Listening to audio is a captivating and intimate experience. But podcasting and radio, as they are now, are mostly passive, one-way experiences. What if you could talk back to a podcast or radio story, and it could talk back to you?
Over the past several months, Illinois Humanities’ Audience Engagement Fellows have been developing projects focused on fostering dialogue and collaboration between journalists and the people they cover. They shared their work at the People-Powered Publishing Conference last November, and they’re returning to Chicago this spring for two special installments of City Bureau’s Public Newsroom.
Join us for a special session of City Bureau’s Public Newsroom series with Illinois Humanities Engagement Fellow Jordan Wirfs-Brock, creator of Reciprocal Podcasting. In this hands-on workshop, we’ll practice ways to make audio storytelling more immersive and interactive, leading to deeper community engagement and two-way communication.

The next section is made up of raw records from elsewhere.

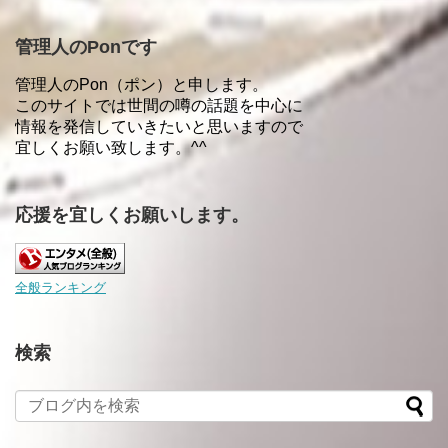
管理人のPonです
管理人のPon（ポン）と申します。
このサイトでは世間の噂の話題を中心に
情報を発信していきたいと思いますので
宜しくお願い致します。^^
応援を宜しくお願いします。
全般ランキング
検索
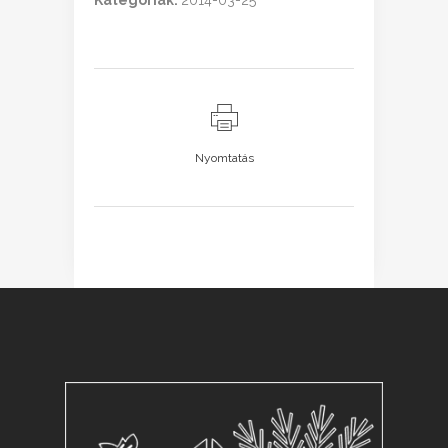
Kategóriák:
2014-03-25
Nyomtatás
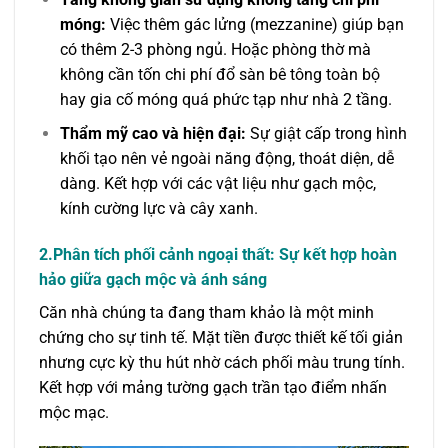
móng:
Việc thêm gác lửng (mezzanine) giúp bạn
có thêm 2-3 phòng ngủ. Hoặc phòng thờ mà
không cần tốn chi phí đổ sàn bê tông toàn bộ
hay gia cố móng quá phức tạp như nhà 2 tầng.
Thẩm mỹ cao và hiện đại:
Sự giật cấp trong hình
khối tạo nên vẻ ngoài năng động, thoát diện, dễ
dàng. Kết hợp với các vật liệu như gạch mộc,
kính cường lực và cây xanh.
2.Phân tích phối cảnh ngoại thất: Sự kết hợp hoàn
hảo giữa gạch mộc và ánh sáng
Căn nhà chúng ta đang tham khảo là một minh
chứng cho sự tinh tế. Mặt tiền được thiết kế tối giản
nhưng cực kỳ thu hút nhờ cách phối màu trung tính.
Kết hợp với mảng tường gạch trần tạo điểm nhấn
mộc mạc.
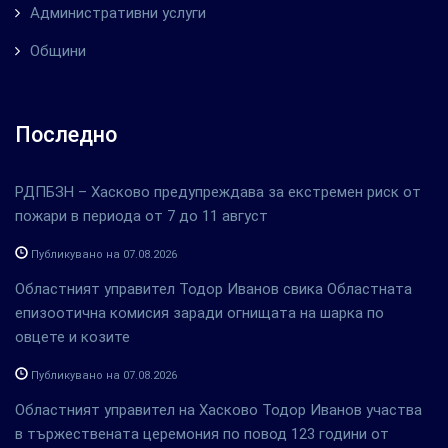
Административни услуги
Общини
Последно
РДПБЗН – Хасково предупреждава за екстремен риск от
пожари в периода от 7 до 11 август
Публикувано на 07.08.2026
Областният управител Тодор Иванов свика Областната
епизоотична комисия заради огнищата на шарка по
овцете и козите
Публикувано на 07.08.2026
Областният управител на Хасково Тодор Иванов участва
в тържествената церемония по повод 123 години от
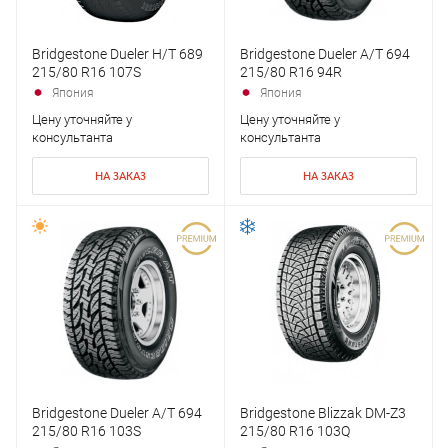
Bridgestone Dueler H/T 689
Bridgestone Dueler A/T 694
215/80 R16 107S
215/80 R16 94R
Япония
Япония
Цену уточняйте у
Цену уточняйте у
консультанта
консультанта
НА ЗАКАЗ
НА ЗАКАЗ
Bridgestone Dueler A/T 694
Bridgestone Blizzak DM-Z3
215/80 R16 103S
215/80 R16 103Q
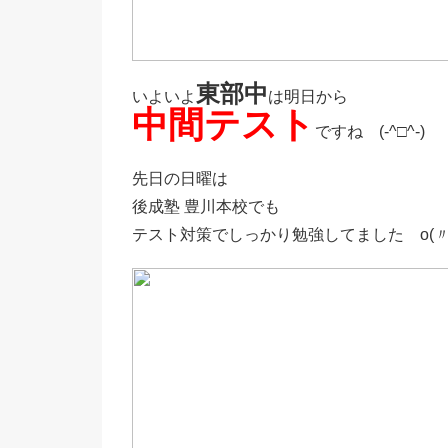
東部中
いよいよ
は明日から
中間テスト
ですね (-^□^-)
先日の日曜は
後成塾 豊川本校でも
テスト対策でしっかり勉強してました o(〃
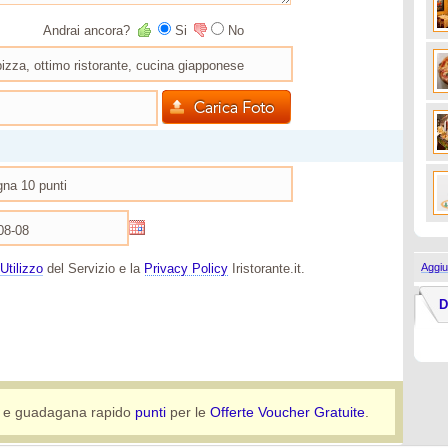
Andrai ancora?
Si
No
Utilizzo
del Servizio e la
Privacy Policy
Iristorante.it.
Aggiu
D
e guadagana rapido
punti
per le
Offerte Voucher Gratuite
.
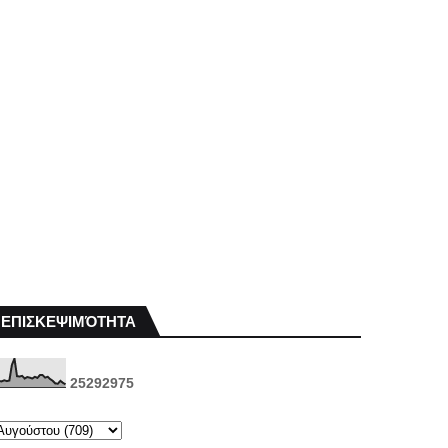
ΕΠΙΣΚΕΨΙΜΌΤΗΤΑ
2
5
2
9
2
9
7
5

We’ll look at some examples of enhanced interactivity on widespread and emerging platforms. Then, we’ll roll up our sleeves and workshop how we can turn existing audio stories into interactive masterpieces. If you have an audio story you’ve produced, please bring it. If not, we’ll have some examples for you to work with. Whether you work with audio in your day-to-day-life, are new and curious about the medium, or are simple an enthusiastic listener, this session will give you new ideas about how you can approach storytelling in a more immersive way.
Jordan Wirfs-Brock is a data journalist who covers energy issues for the public media collaboration Inside Energy. She enjoys using animation, graphics and podcasting to tell complex stories in approachable ways. Through the Illinois Humanities Audience Engagement Fellowship, she has been exploring how to build enhanced interactivity into audio storytelling.

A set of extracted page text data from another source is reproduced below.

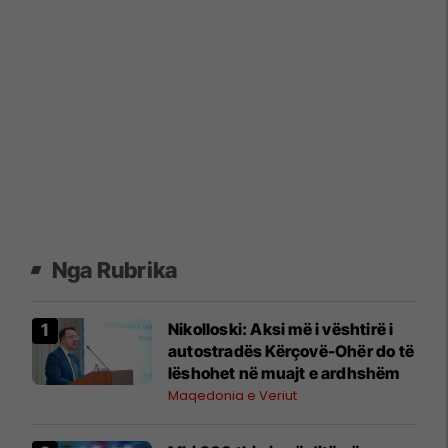
Nga Rubrika
Nikolloski: Aksi më i vështirë i
autostradës Kërçovë-Ohër do të
lëshohet në muajt e ardhshëm
Maqedonia e Veriut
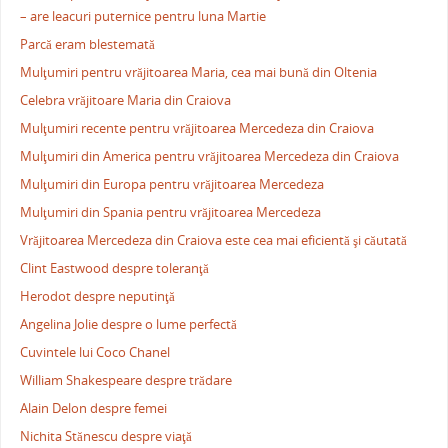
– are leacuri puternice pentru luna Martie
Parcă eram blestemată
Mulţumiri pentru vrăjitoarea Maria, cea mai bună din Oltenia
Celebra vrăjitoare Maria din Craiova
Mulţumiri recente pentru vrăjitoarea Mercedeza din Craiova
Mulţumiri din America pentru vrăjitoarea Mercedeza din Craiova
Mulţumiri din Europa pentru vrăjitoarea Mercedeza
Mulţumiri din Spania pentru vrăjitoarea Mercedeza
Vrăjitoarea Mercedeza din Craiova este cea mai eficientă şi căutată
Clint Eastwood despre toleranţă
Herodot despre neputinţă
Angelina Jolie despre o lume perfectă
Cuvintele lui Coco Chanel
William Shakespeare despre trădare
Alain Delon despre femei
Nichita Stănescu despre viaţă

About the Public Newsroom series
Once a week, City Bureau turns its Woodlawn office into an open space where journalists and the public can gather to discuss local issues, share resources and knowledge and learn to report and investigate stories in partnership with the South Side Weekly and Build Coffee. They bring in guest speakers and host workshops on things like how to use the Freedom of Information Act to obtain government records, how to find and analyze public data and how to tell your own audio/video stories-in addition to hands-on presentations, we explore issues ranging from narratives in media to culture + art and any number of ideas relevant to Chicago and the nation at-large.
For working journalists, the Public Newsroom is a place to find and shape stories in direct conversation with readers. For the public, the newsroom is a front-row seat into how journalism gets made, and a chance to impact the way your community is covered in the media.